Examining the Evidence
Brown spot fungus resembles several closely related leaf spot and blight diseases common to many popular garden plants. Unless examined closely, symptoms may be confused. Brown spot fungus attacks leaves, soft young twigs and young fruit with brownish-black lesions of dying tissue. A yellow halo, caused by specific fungal pathogens, encircles the brown spots. Growing lesions gravitate toward leaf veins. Tell-tale yellow flows from halos through leaf veins into the plant's vascular system. Lesions appear within one to two days of infection, and quickly enlarge if untreated. Foliage drops and tender twigs wilt and die. Brown lesions mar the skin of young fruit.
Recognizing the Potential
Different strains of brown spot fungus target different types of plants.
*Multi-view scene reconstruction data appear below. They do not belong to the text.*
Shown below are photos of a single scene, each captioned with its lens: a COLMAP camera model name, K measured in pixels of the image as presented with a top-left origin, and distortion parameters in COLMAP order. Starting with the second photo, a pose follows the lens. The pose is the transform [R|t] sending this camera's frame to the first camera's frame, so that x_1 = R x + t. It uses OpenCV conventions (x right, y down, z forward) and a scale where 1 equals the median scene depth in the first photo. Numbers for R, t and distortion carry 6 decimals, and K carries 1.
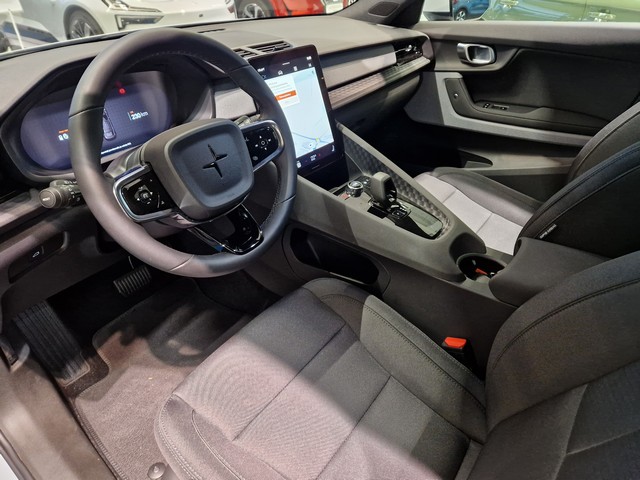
lens RADIAL K [[443.4, 0, 320.0], [0, 443.4, 240.0], [0, 0, 1]] dist [0.035229, -0.000551]
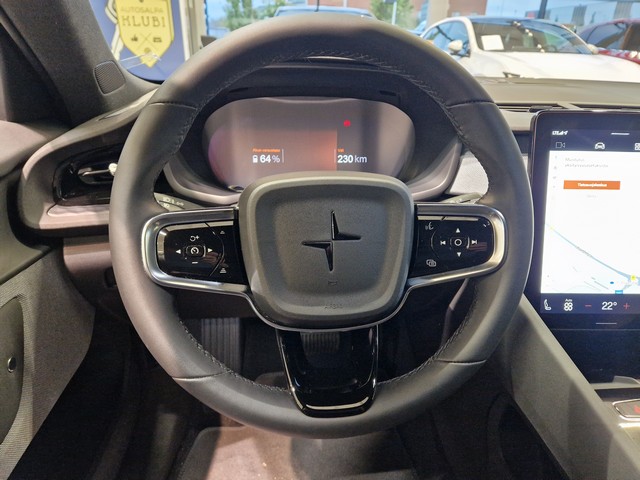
lens RADIAL K [[443.4, 0, 320.0], [0, 443.4, 240.0], [0, 0, 1]] dist [0.035229, -0.000551]
pose [[0.673549, 0.334166, -0.659292, 0.093445], [-0.431115, 0.902140, 0.016817, -0.132974], [0.600393, 0.272904, 0.751699, 0.416964]]
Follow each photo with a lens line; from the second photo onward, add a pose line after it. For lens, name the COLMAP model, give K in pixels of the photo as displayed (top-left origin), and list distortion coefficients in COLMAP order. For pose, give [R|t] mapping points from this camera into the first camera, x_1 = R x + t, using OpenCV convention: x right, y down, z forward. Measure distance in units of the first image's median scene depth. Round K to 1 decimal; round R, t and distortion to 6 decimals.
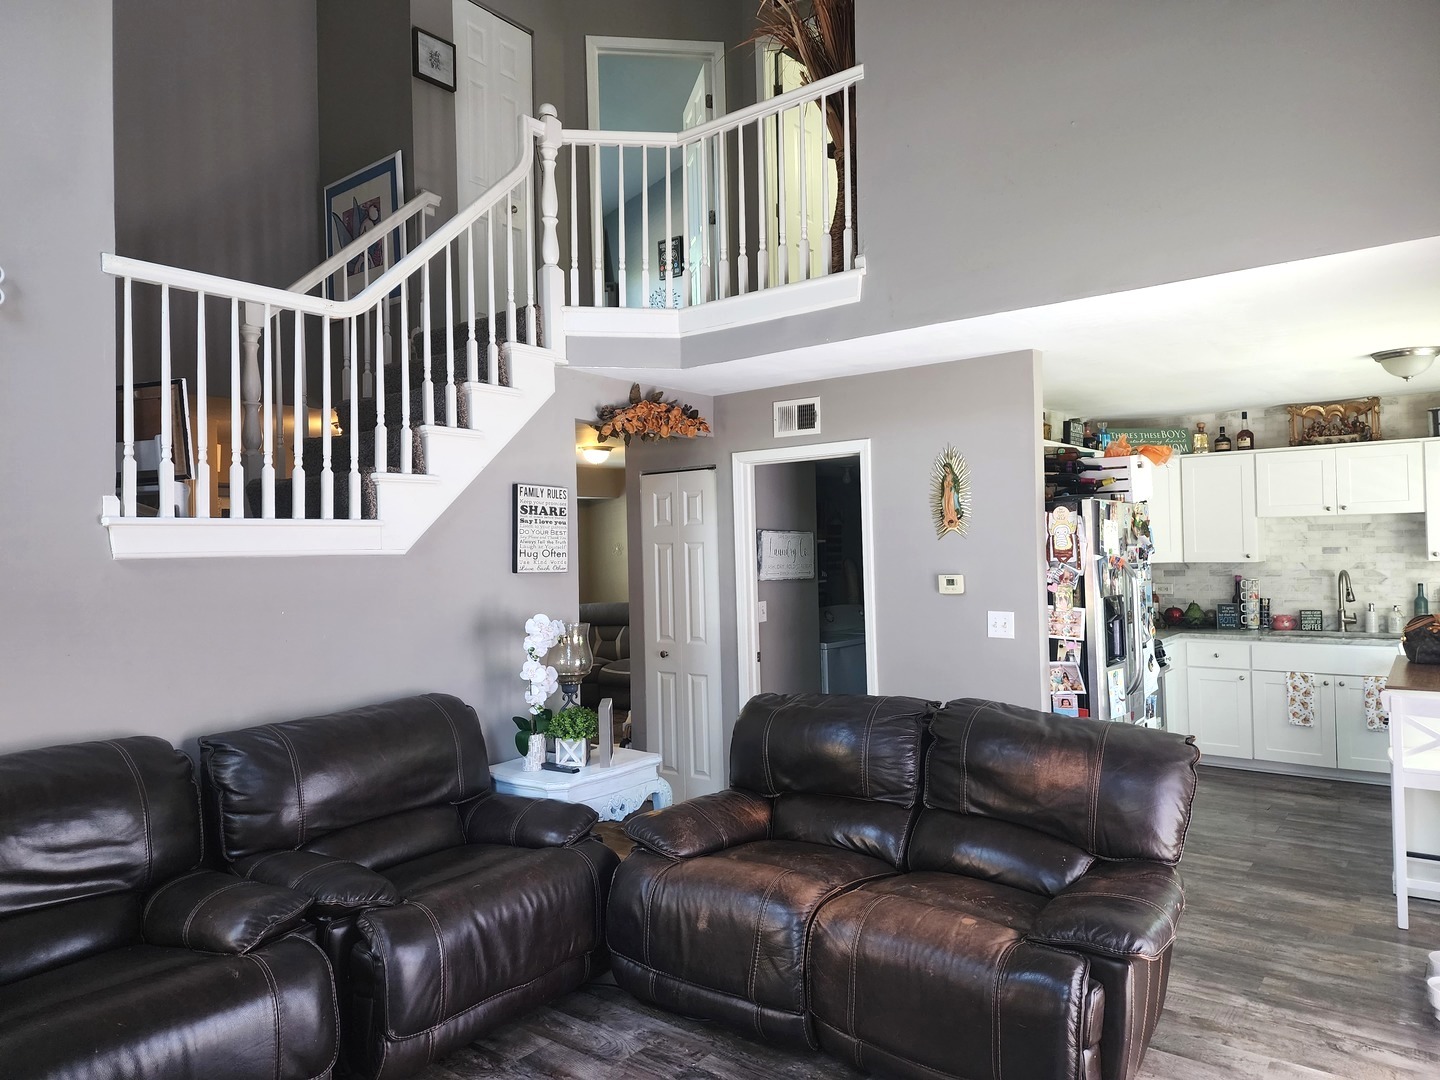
lens RADIAL K [[967.6, 0, 716.3], [0, 967.6, 530.9], [0, 0, 1]] dist [0.071996, -0.068918]
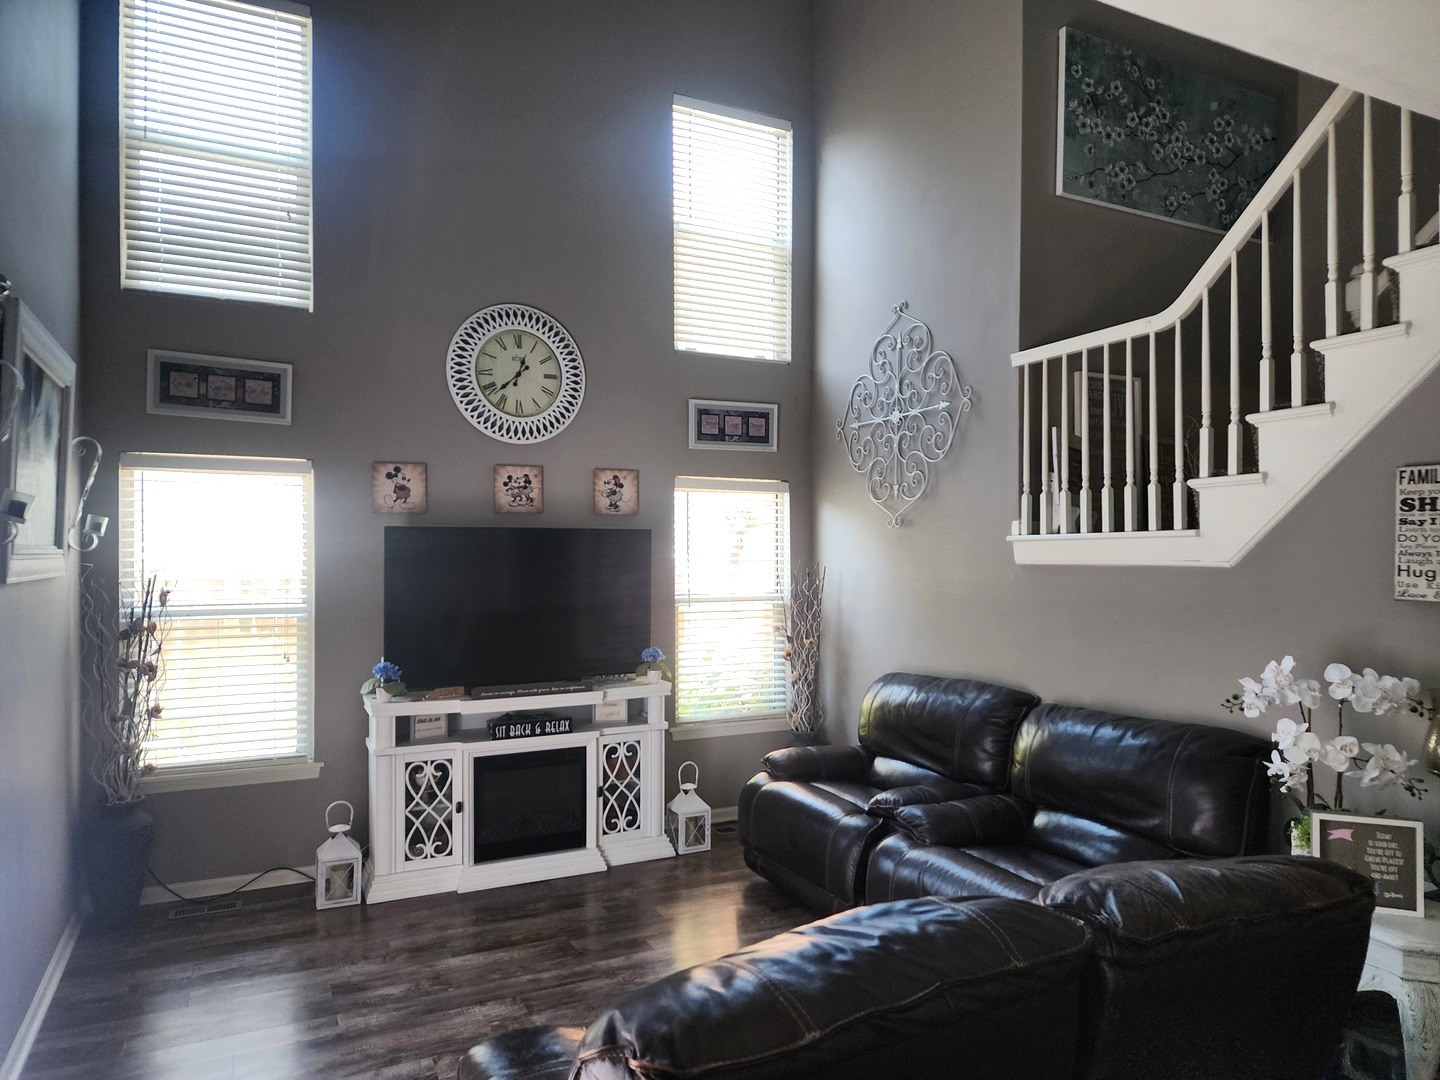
lens RADIAL K [[967.6, 0, 728.6], [0, 967.6, 541.6], [0, 0, 1]] dist [0.071996, -0.068918]
pose [[-0.425157, 0.001952, -0.905118, 0.571210], [0.024275, 0.999663, -0.009247, -0.001848], [0.904794, -0.025903, -0.425061, 0.820667]]
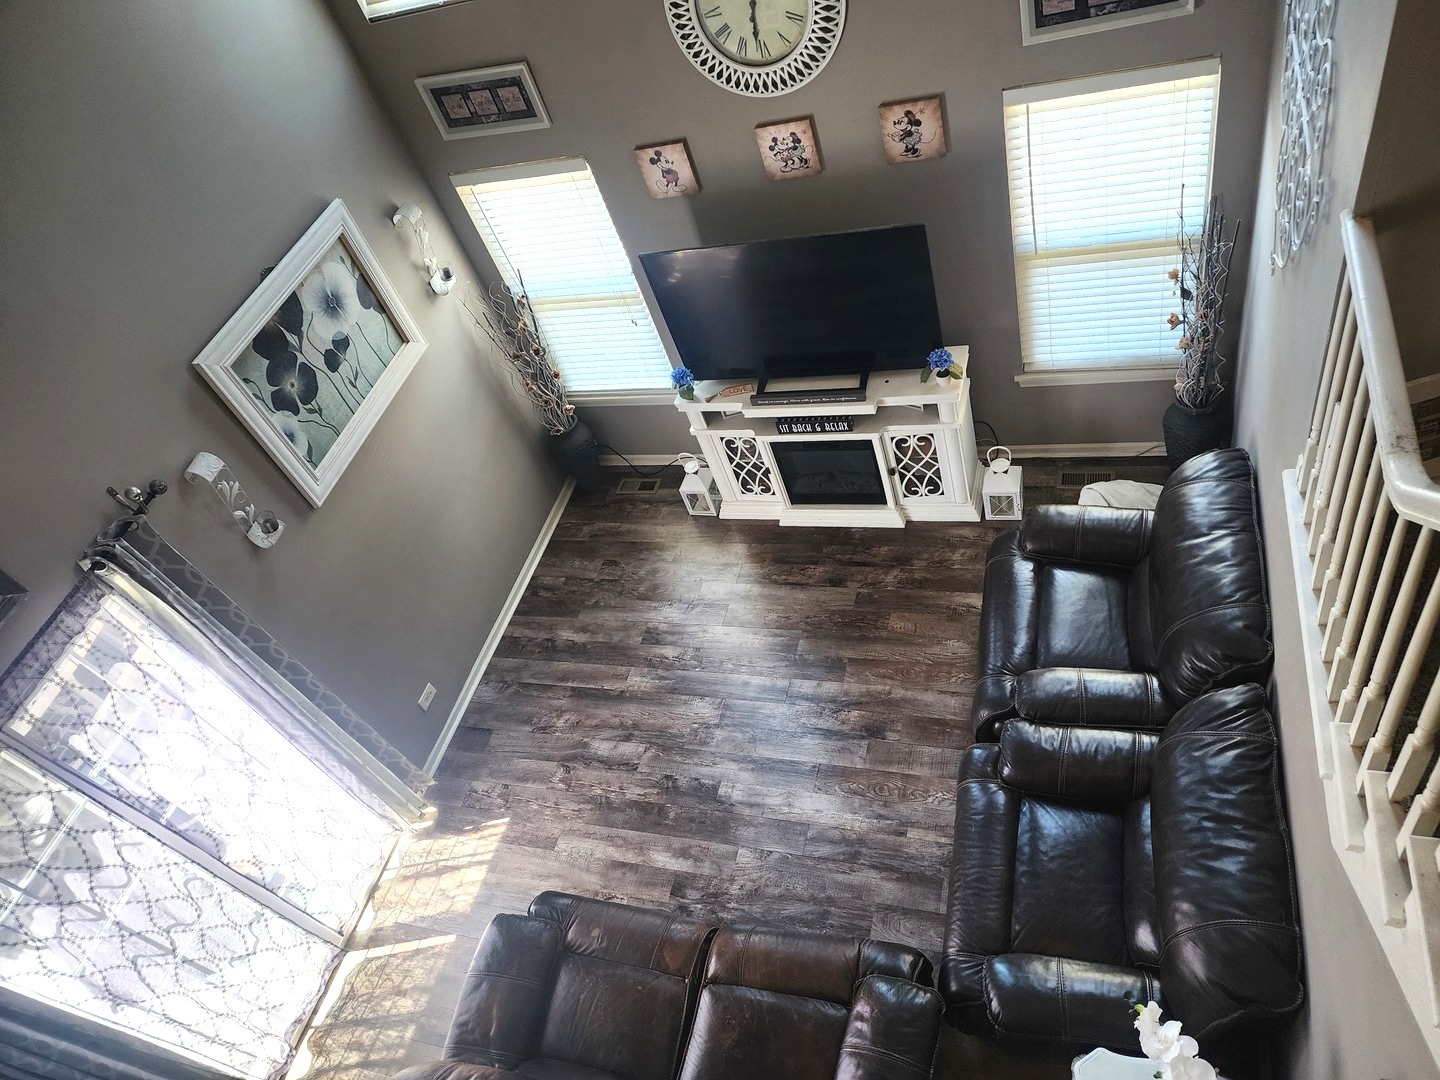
lens RADIAL K [[967.6, 0, 720.8], [0, 967.6, 552.6], [0, 0, 1]] dist [0.071996, -0.068918]
pose [[-0.880223, 0.472686, -0.042137, -0.055099], [0.309156, 0.638528, 0.704773, -0.502713], [0.360042, 0.607331, -0.708180, 0.991628]]
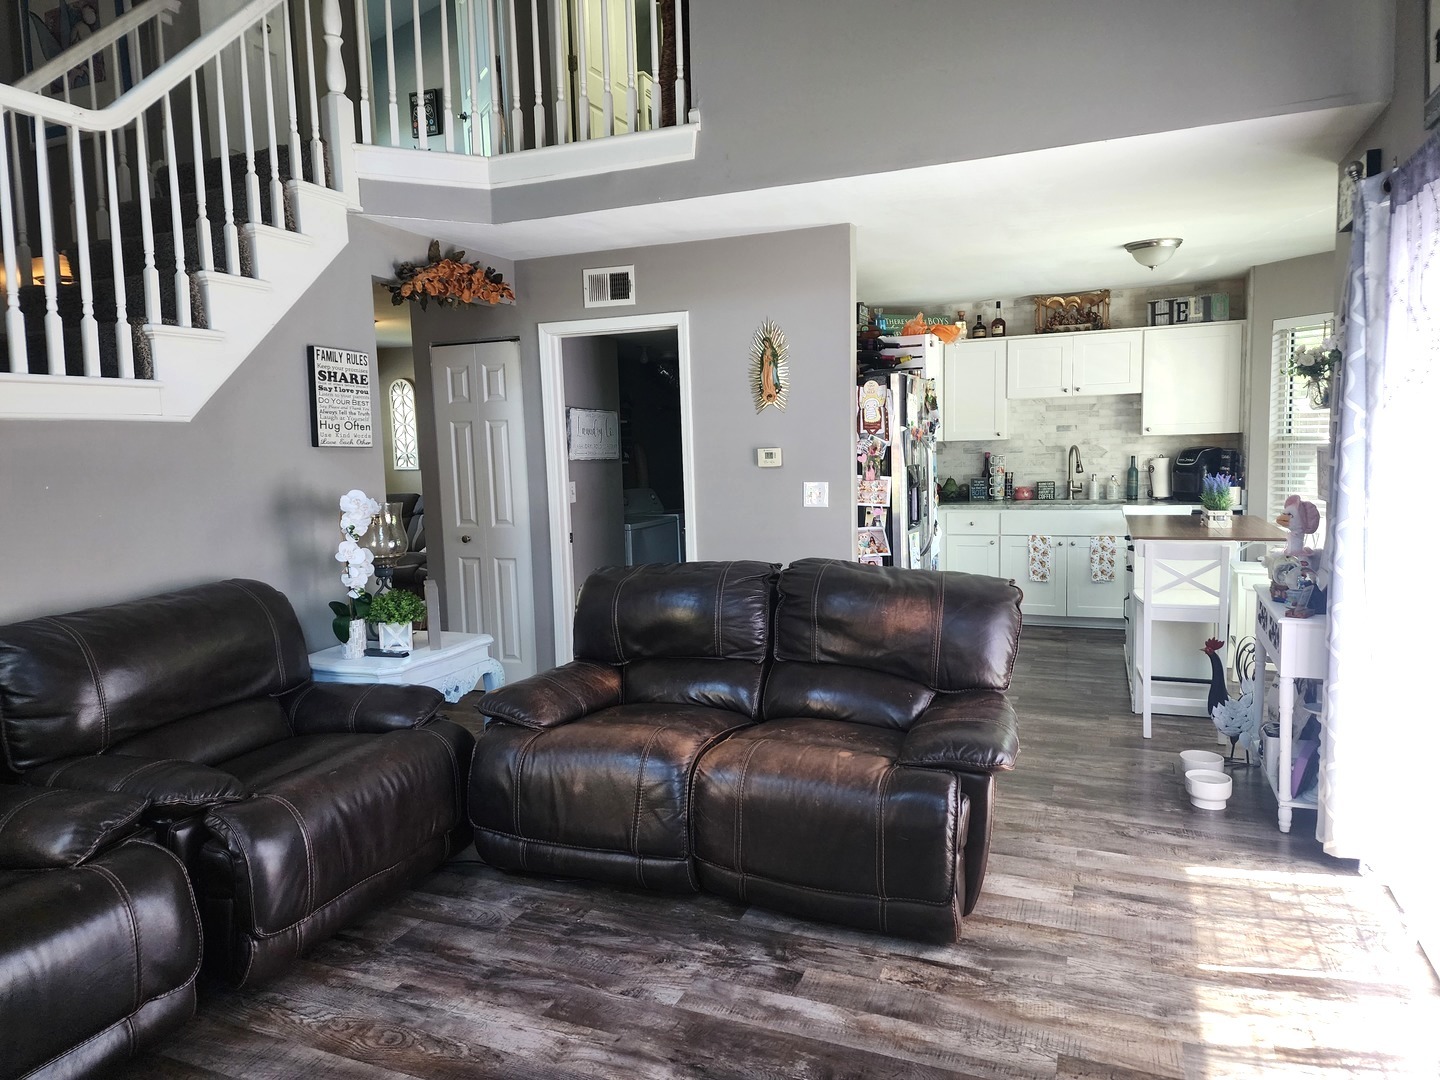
lens RADIAL K [[967.6, 0, 711.1], [0, 967.6, 530.0], [0, 0, 1]] dist [0.071996, -0.068918]
pose [[0.964678, -0.029857, 0.261734, -0.088135], [0.002618, 0.994594, 0.103810, 0.025675], [-0.263419, -0.099458, 0.959541, 0.026540]]
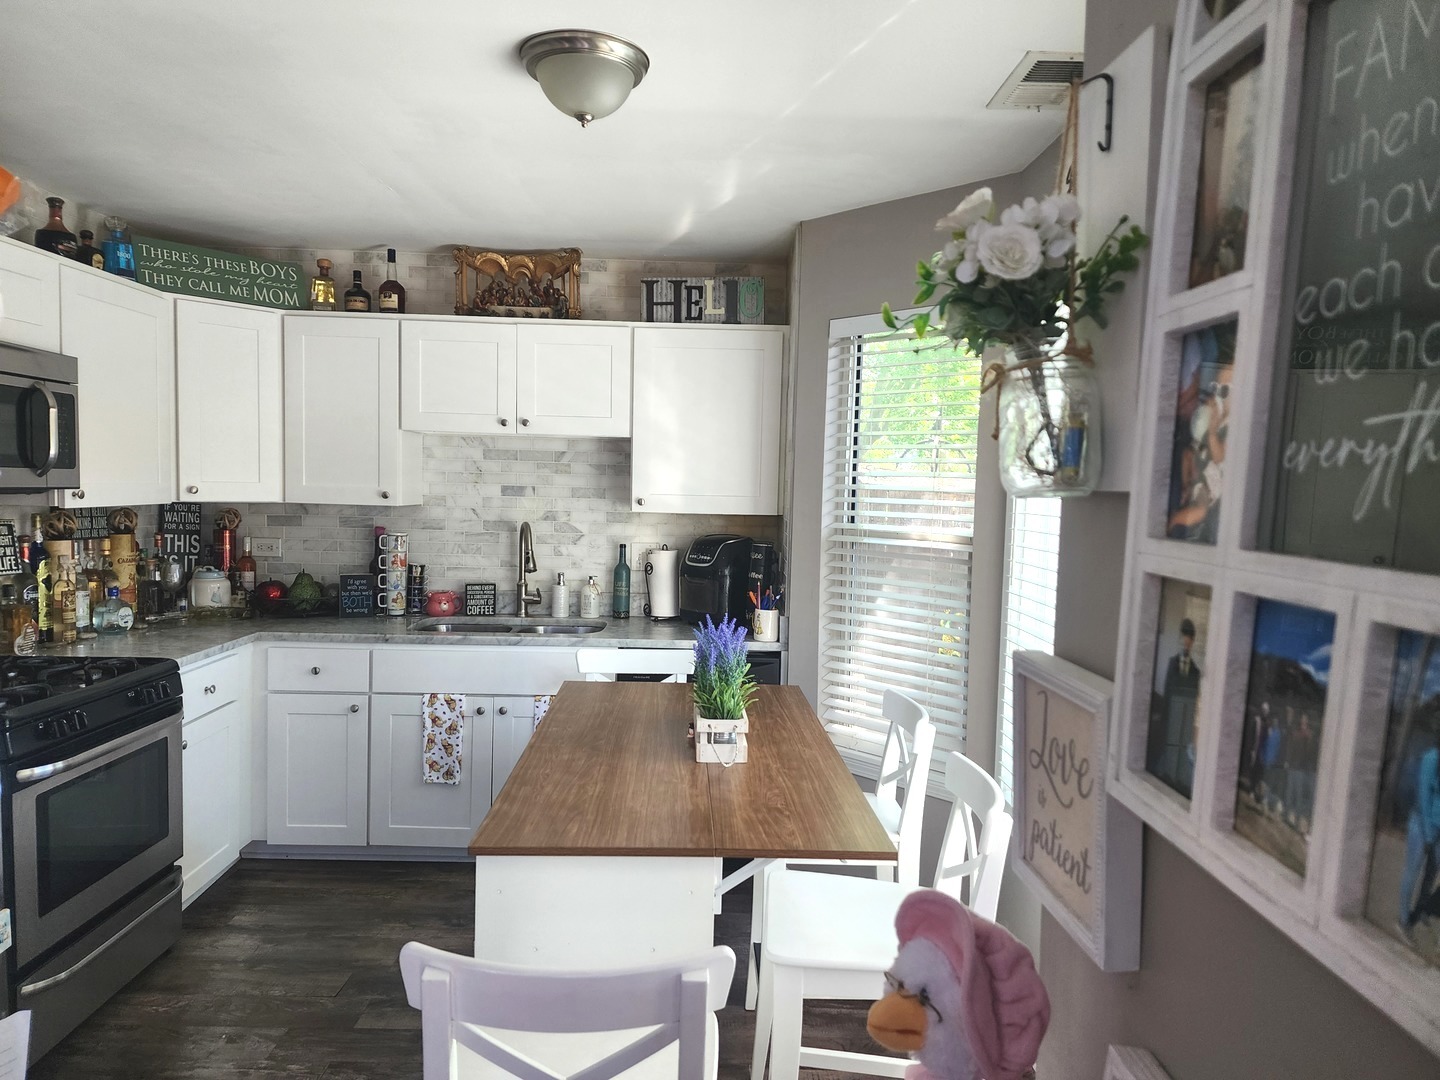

Citrus trees are especially susceptible, with tangerines (Citrus reticulata) and their hybrids, hardy in U.S. Department of Agriculture plant hardiness zones 8b through 11, among the worst hit. Grapefruits (Citrus x paradisi), hardy in USDA zones 9 through 11, are susceptible, as are potatoes (Solanum tuberosum) and closely related annual vegetable crops. In addition to pre-harvest effects on leaves and twigs, the brown spot fungus causes post-harvest black rot on citrus fruit and black holes on potatoes. The rot can show up months later.
Stopping the Spread
Fight the fungus with treatment paired with prevention. Fungicides control the disease; they can't cure it. The earlier you act, the better they work. Mix 0.05 to 2.0 fluid ounces of liquid copper concentrate with 1 gallon of water in a sprayer. Begin two weeks before you expect symptoms, or spray as soon as signs appear. Reserve the higher rate for rapidly spreading infections. Spray all leaf surfaces and stems thoroughly to protect healthy foliage. Repeat according to label directions for your target plant. For example, respray potatoes every seven to 10 days, but spray citrus every two weeks. Wear gloves, protective clothing and safety eyewear when you mix and spray.
Preventing a Repeat
Prevention is your best defense against brown spot fungus. The airborne pathogen moves on wind from old lesions to vulnerable tissues. Rainfall, high humidity or heavy dew paired with temperatures between 68 and 83 degrees Fahrenheit trigger the release of infectious spores. Prevent brown spot infections by planting disease-free plants of resistant cultivars. Never use overhead irrigation. Water the soil, without splashing, and water in mornings so foliage dries fast. Give plants good air circulation, and avoid overwatering and excess fertilization. Dispose of affected foliage, and clean the garden thoroughly at winter's end. The fungus overwinters on debris.